++++ DOCUMENT SEGMENT ++++
Identification of the DNAL1 Mutation (A) Sequence of the genomic DNA corresponding to the c.449A>G mutation resulting in p.Asn150Ser. Patients were homozygous for the mutation; parents and siblings carrying the founder haplotype were heterozygous, and the healthy siblings without the founder haplotype were normal. (B) Restriction analysis for family A with BsmFI enzyme. The 148 bp band (marked with a red arrow) is apparent only in the mutated allele. The wild-type (fragments were 370 bp and, uncut, 495 bp) versus mutation (fragments were 370 bp and, cut, 148 bp and 347 bp) alleles. (C) Evolutionary conservation of the sixth LRR domain (conserved residues defining the LRR consensus are in bold). Position 150 of the mutated Asn is shown on top. (D) Structural prediction of the mutated LC1 protein (MUT) in comparison to a normal (WT) structure performed by the SWISS-MODEL tool. The change in structure is marked with a red arrow.

Figure 3

Effect of the Mutation on the Stability of the DNAL1 Protein (Top panel) A representative immunoblot analysis presenting DNAL1 protein at 0, 3, and 6 hr after addition of CMX. GAPDH is shown as a loading control. (Bottom panel) Quantification of the DNAL1-Myc stability relative to GAPDH for three experiments. The densitometric ratio of DNAL1-Myc to GAPDH at the time of addition of CMX was established as 100% and the ratio of the DNAL1 to GAPDH at 3 and 6 hr is compared to time 0. The data is presented as mean ± standard deviation. The difference between the normal and mutated protein at the two time points was evaluated by a two-tailed Student t test, assuming unequal variance. ^∗∗p = 0.006, ^∗∗∗p = 0.001. The following abbreviations are used: MUT, mutated DNAL1 protein; and WT, normal DNAL1 protein.
++++ SUPPLIED MATERIAL ++++
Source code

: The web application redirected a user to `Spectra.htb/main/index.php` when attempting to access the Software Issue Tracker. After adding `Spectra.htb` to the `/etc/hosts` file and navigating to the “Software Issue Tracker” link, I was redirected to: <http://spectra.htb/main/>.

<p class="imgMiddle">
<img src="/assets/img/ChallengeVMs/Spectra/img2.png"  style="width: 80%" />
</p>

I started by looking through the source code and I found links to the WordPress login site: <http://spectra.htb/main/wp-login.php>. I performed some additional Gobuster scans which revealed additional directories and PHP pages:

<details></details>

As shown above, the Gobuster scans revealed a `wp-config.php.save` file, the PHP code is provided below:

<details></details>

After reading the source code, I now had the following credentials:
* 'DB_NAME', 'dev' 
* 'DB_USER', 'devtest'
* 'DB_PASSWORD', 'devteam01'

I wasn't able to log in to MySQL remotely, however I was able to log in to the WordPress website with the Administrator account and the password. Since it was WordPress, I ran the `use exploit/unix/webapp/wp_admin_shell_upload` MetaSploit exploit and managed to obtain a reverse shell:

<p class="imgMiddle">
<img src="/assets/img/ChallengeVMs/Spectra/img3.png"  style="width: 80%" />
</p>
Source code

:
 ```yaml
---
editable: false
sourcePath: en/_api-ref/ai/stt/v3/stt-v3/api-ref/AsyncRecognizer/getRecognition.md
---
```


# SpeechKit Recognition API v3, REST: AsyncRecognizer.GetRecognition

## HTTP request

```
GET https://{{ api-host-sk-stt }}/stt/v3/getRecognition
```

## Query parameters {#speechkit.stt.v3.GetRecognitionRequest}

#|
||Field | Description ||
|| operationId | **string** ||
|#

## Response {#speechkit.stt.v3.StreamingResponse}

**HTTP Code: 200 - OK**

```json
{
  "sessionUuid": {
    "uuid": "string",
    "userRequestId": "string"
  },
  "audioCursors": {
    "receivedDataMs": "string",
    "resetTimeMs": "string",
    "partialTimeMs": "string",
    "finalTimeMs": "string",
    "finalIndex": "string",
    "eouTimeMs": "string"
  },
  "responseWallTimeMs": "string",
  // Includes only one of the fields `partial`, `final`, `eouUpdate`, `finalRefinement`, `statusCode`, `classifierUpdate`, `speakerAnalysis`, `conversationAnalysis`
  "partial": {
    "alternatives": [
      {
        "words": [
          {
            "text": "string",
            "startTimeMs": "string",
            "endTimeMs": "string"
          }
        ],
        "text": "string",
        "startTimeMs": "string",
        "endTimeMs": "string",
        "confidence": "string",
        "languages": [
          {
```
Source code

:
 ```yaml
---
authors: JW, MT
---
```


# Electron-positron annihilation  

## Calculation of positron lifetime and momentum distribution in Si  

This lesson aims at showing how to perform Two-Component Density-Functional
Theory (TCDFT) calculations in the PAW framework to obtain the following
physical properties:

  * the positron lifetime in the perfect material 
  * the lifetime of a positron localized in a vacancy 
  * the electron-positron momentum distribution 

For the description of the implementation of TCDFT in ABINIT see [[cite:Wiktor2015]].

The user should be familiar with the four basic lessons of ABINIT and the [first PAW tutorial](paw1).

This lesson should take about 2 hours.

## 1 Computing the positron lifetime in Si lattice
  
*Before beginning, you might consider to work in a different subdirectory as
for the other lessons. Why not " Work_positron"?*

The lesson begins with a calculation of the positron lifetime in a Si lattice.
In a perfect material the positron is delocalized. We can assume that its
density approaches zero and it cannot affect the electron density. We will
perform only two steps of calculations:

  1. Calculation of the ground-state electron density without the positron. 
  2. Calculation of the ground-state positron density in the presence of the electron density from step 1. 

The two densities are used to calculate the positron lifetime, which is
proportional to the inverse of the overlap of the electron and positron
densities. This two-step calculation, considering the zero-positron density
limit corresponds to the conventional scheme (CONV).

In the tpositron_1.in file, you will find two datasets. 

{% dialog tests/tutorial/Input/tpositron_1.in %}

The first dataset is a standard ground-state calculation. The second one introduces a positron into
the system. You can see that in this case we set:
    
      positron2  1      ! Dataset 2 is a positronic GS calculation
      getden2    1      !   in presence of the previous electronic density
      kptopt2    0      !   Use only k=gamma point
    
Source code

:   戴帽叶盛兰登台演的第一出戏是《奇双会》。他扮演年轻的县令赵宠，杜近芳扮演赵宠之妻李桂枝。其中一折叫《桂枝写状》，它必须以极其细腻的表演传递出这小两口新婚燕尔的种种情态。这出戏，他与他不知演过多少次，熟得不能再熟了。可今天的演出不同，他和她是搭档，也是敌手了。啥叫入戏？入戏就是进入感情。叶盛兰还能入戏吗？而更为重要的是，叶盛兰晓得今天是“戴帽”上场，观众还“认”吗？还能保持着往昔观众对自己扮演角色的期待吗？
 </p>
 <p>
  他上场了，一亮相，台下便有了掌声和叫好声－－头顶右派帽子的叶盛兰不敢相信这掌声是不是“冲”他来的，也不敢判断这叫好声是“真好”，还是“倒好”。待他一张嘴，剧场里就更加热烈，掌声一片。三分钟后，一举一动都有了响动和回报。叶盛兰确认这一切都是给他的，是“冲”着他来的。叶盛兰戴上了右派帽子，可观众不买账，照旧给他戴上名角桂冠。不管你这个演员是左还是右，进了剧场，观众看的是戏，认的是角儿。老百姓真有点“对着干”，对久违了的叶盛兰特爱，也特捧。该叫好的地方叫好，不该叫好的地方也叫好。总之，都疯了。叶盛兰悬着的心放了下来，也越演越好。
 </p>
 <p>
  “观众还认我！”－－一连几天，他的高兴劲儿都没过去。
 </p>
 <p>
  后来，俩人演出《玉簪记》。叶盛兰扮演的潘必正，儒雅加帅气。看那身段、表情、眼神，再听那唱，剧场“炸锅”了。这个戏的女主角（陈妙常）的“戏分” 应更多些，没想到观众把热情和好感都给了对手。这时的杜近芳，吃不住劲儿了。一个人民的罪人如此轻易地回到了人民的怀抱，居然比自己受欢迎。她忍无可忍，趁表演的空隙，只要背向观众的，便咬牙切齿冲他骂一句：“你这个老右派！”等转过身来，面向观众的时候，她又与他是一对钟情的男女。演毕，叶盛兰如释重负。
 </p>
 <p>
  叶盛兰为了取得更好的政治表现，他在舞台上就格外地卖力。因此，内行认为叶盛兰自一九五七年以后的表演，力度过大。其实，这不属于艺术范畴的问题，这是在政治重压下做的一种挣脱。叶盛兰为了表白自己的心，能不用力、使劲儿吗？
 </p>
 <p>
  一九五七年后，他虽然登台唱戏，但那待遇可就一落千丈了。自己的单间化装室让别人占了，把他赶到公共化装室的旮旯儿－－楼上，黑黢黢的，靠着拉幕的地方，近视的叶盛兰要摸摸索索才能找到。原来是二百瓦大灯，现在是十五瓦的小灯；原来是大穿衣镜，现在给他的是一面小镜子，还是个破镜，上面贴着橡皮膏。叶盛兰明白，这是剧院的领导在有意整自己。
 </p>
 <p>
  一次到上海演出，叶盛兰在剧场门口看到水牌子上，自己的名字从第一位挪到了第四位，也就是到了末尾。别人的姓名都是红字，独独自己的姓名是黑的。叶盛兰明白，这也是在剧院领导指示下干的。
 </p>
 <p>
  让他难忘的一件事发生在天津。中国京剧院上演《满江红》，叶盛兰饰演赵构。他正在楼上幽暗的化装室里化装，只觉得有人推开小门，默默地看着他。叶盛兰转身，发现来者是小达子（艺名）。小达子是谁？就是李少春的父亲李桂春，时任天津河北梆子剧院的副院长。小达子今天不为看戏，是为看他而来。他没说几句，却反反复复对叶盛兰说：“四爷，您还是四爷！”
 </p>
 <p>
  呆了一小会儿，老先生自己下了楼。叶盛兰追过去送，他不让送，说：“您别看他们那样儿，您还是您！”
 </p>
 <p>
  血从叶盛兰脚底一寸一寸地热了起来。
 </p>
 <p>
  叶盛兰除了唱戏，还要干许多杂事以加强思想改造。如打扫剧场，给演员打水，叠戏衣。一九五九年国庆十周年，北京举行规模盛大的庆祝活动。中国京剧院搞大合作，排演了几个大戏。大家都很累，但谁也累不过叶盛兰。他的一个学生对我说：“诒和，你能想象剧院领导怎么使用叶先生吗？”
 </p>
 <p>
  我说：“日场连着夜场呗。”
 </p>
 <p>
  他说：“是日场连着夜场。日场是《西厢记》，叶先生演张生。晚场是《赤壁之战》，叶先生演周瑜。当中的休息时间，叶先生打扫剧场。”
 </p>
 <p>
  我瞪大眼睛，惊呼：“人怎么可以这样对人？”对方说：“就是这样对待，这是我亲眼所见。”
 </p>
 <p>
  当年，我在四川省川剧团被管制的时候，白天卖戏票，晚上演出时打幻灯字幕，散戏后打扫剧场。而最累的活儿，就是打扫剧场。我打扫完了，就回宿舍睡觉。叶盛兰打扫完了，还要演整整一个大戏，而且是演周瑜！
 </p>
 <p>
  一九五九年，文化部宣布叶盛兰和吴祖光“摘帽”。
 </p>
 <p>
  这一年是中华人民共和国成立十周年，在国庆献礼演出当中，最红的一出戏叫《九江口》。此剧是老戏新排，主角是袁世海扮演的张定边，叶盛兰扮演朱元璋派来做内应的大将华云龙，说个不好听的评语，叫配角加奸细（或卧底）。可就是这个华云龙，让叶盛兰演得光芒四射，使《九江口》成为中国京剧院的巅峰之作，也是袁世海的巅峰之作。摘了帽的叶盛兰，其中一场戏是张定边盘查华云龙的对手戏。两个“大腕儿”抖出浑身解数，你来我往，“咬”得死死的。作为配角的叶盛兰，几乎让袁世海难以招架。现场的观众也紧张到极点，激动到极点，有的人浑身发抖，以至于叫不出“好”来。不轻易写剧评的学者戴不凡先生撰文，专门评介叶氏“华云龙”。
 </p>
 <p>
++++
▶ _EXERCISE 1_:
Quote the DNAL1 mutation figure legends word for word, starting with "Effect of the" and going on through "normal DNAL1 protein.".
▶ _EXERCISE 2_:
Write what comes next in the DNAL1 mutation figure legends, picking up after their final sentence.

▶ _EXERCISE OUTPUT 1_:
Effect of the Mutation on the Stability of the DNAL1 Protein (Top panel) A representative immunoblot analysis presenting DNAL1 protein at 0, 3, and 6 hr after addition of CMX. GAPDH is shown as a loading control. (Bottom panel) Quantification of the DNAL1-Myc stability relative to GAPDH for three experiments. The densitometric ratio of DNAL1-Myc to GAPDH at the time of addition of CMX was established as 100% and the ratio of the DNAL1 to GAPDH at 3 and 6 hr is compared to time 0. The data is presented as mean ± standard deviation. The difference between the normal and mutated protein at the two time points was evaluated by a two-tailed Student t test, assuming unequal variance. ^∗∗p = 0.006, ^∗∗∗p = 0.001. The following abbreviations are used: MUT, mutated DNAL1 protein; and WT, normal DNAL1 protein.

▶ _EXERCISE OUTPUT 2_:
Figure 4

Interaction of the Mutated and Normal DNAL1 Protein with the Dynein Heavy Chain and with Tubulin (A) Schematic representation of the interaction of DNAL1 with the dynein heavy chain (DNAH) and tubulin. (B) Immunoprecipitation of dynein heavy chain. (a) Immunoprecipitation of the dynein heavy chain with the mutated (MUT) and normal (WT) DNAL1-Myc by Myc antibody probed with an anti-dynein heavy chain antibody. (b) The beads were incubated solely with the lysate mixture and axoneme and probed with an anti-dynein heavy chain antibody, thus presenting the background dynein heavy chain signal in the immunoprecipitation. (c) Input quantity of DNAL1-Myc for the reaction. (d) Input quantity of dynein heavy chain extracted from rat tracheas. The percentage in brackets refers to the loading on the gel of the lysate mixture with axoneme relative to the quantity used for the immunoprecipitation. The antibody used for the Immunoblot analysis is denoted at the right side. (C) Immunopercipitation of α-tubulin. (a) IP of α-tubulin with the mutated (MUT) and normal (WT) DNAL1-Myc by Myc antibody probed with an anti-α-tubulin antibody. (b) The beads were incubated solely with the lysate mixture and axoneme and probed with an anti-α-tubulin antibody, thus presenting the background of α-tubulin signal in the immunoprecipitation. (c) Input quantity of α-tubulin for the reaction. (d) Input quantity of DNAL1. The percentage in brackets refers to the loading on the gel of the lysate mixture with axoneme relative to the quantity used for the immunoprecipitation. The antibody used for the Western analysis is denoted at the right side. The stability of the mutated DNAL1 after the incubation with the axonemal extracts and with the primary antibody at 4°C was comparable to the normal DNAL1 (not shown).